Introduction to machine learning and its concepts

Authors (@slack): Malak Abdelfattah Soula (@Malak)

Machine learning(ML), is a branch of artificial intelligence and computer science. When no equation describes a problem, it learns from data. By providing the dataset to the ML algorithm, it begins to build the model that it will be used for rather than to conclude the equation that will predict the output. This essay begins by defining the ML concept, especially in bioinformatics. It then explores the application of ML in biology. Subsequently, it describes the phases of ML modeling.

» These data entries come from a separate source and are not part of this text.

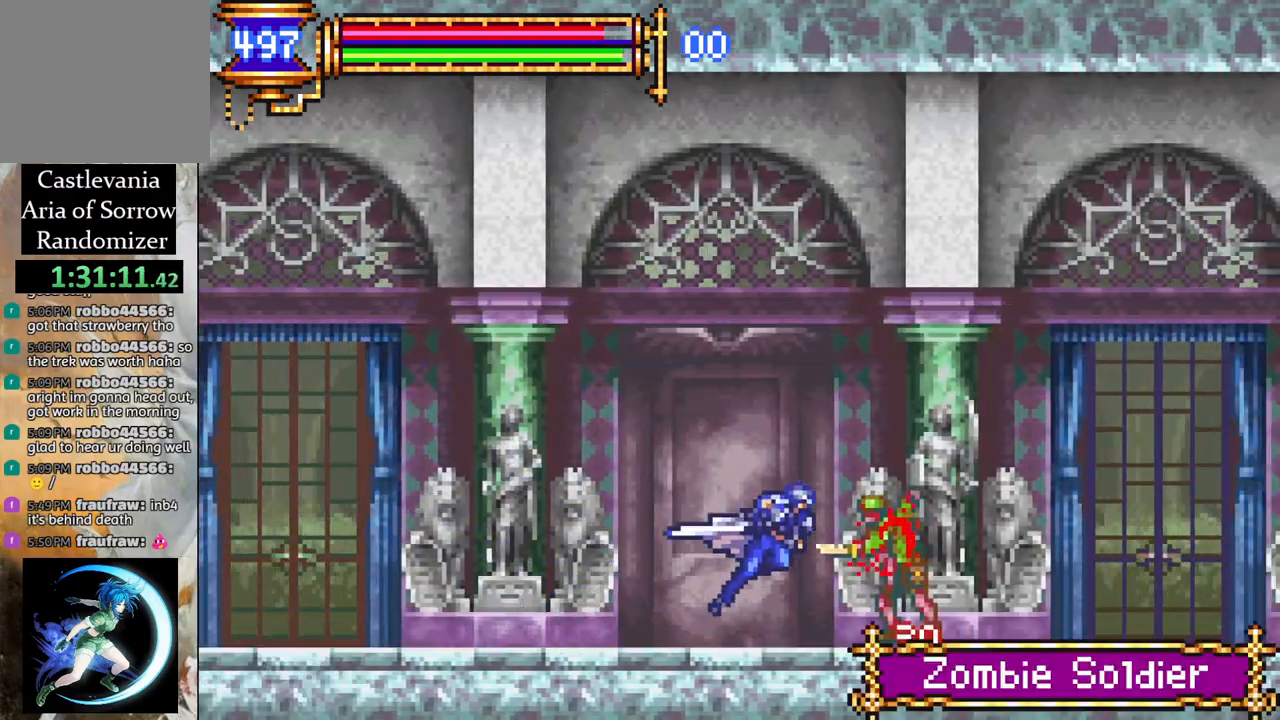
{"buttons": ["R1", "DPAD_RIGHT"], "left_stick": "center", "right_stick": "center", "events": [[17, "CROSS", "up"], [367, "DPAD_RIGHT", "up"], [500, "DPAD_RIGHT", "down"]]}
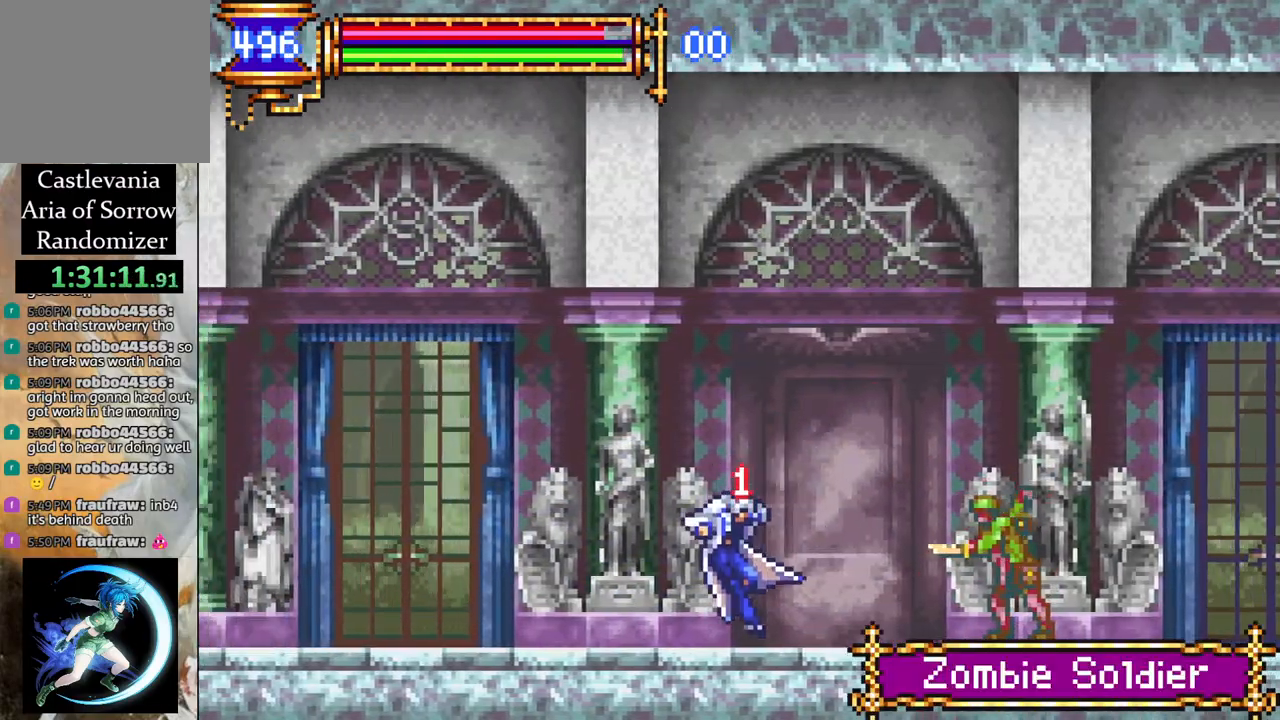
{"buttons": ["R1", "DPAD_RIGHT"], "left_stick": "center", "right_stick": "center", "events": [[33, "CROSS", "down"], [333, "CROSS", "up"]]}
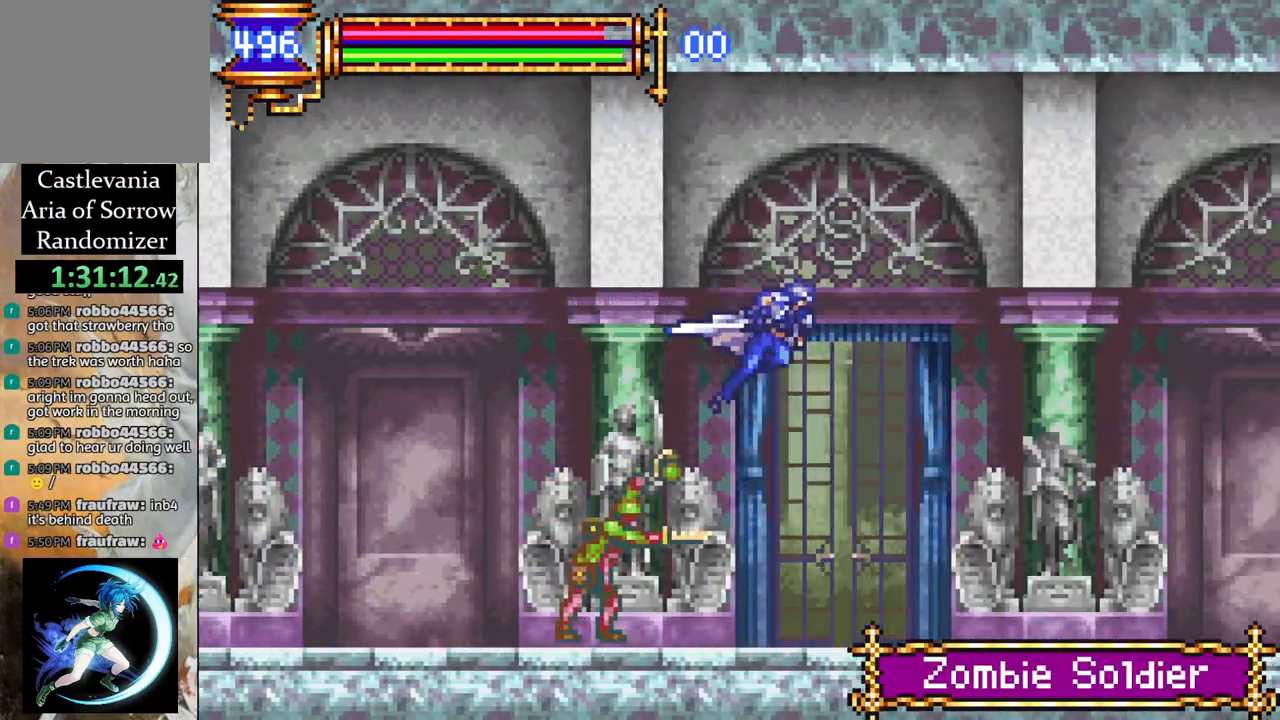
{"buttons": ["R1", "DPAD_RIGHT"], "left_stick": "center", "right_stick": "center", "events": []}
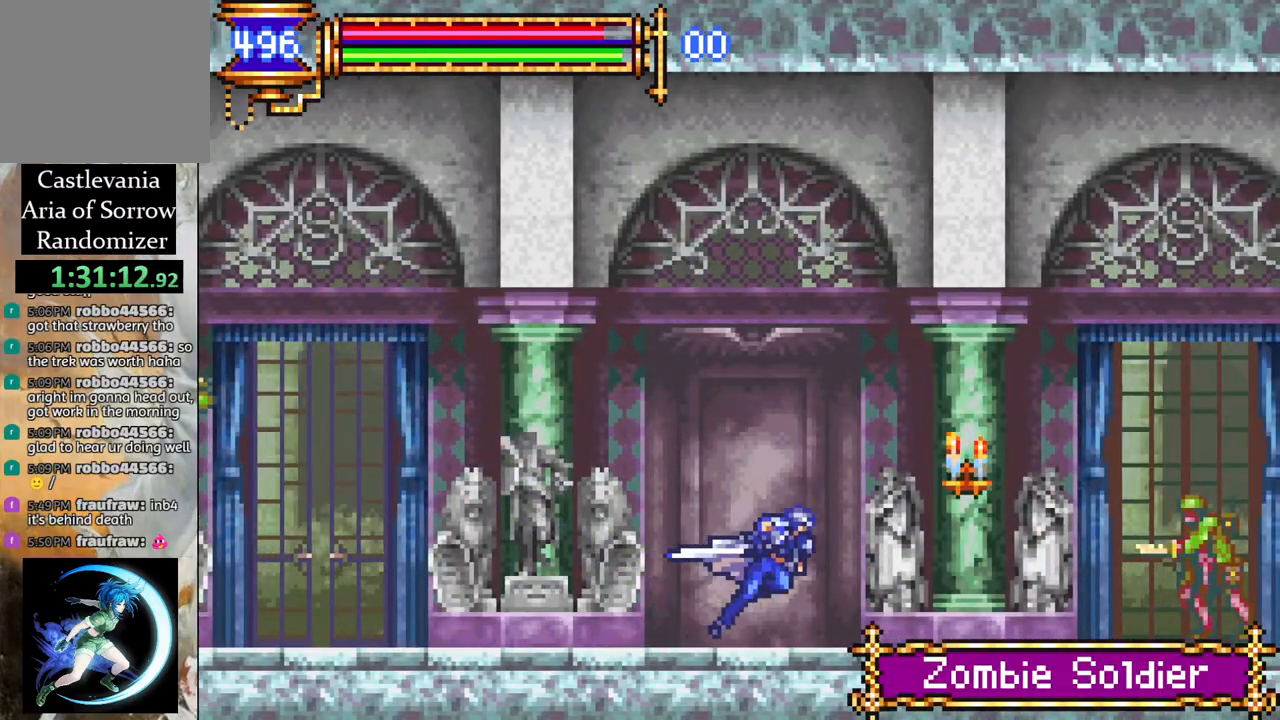
{"buttons": ["R1", "DPAD_RIGHT"], "left_stick": "center", "right_stick": "center", "events": [[67, "CROSS", "down"], [400, "CROSS", "up"]]}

Introduction to machine learning 

Machine learning is the ability to use computers to solve problems, by learning from historical data to predict the desired output that will help enhance the decision making.  In bioinformatics, machine learning can help by building models that can be used to detect patterns within biological inputs like genomes, healthcare data, etc. ML trains from these biological data and makes predictions ML techniques are applied in two main biological domains:(1) omics science and (2) systems biology. It can be applied to analyzing biological data from various areas like predicting the gene locations and their biological roles, predicting protein or molecular functions, and studying the interactions between them Also, predicting diseases from molecular samples and more and more.

Picture1

Figure1: shows the application of machine learning in biology.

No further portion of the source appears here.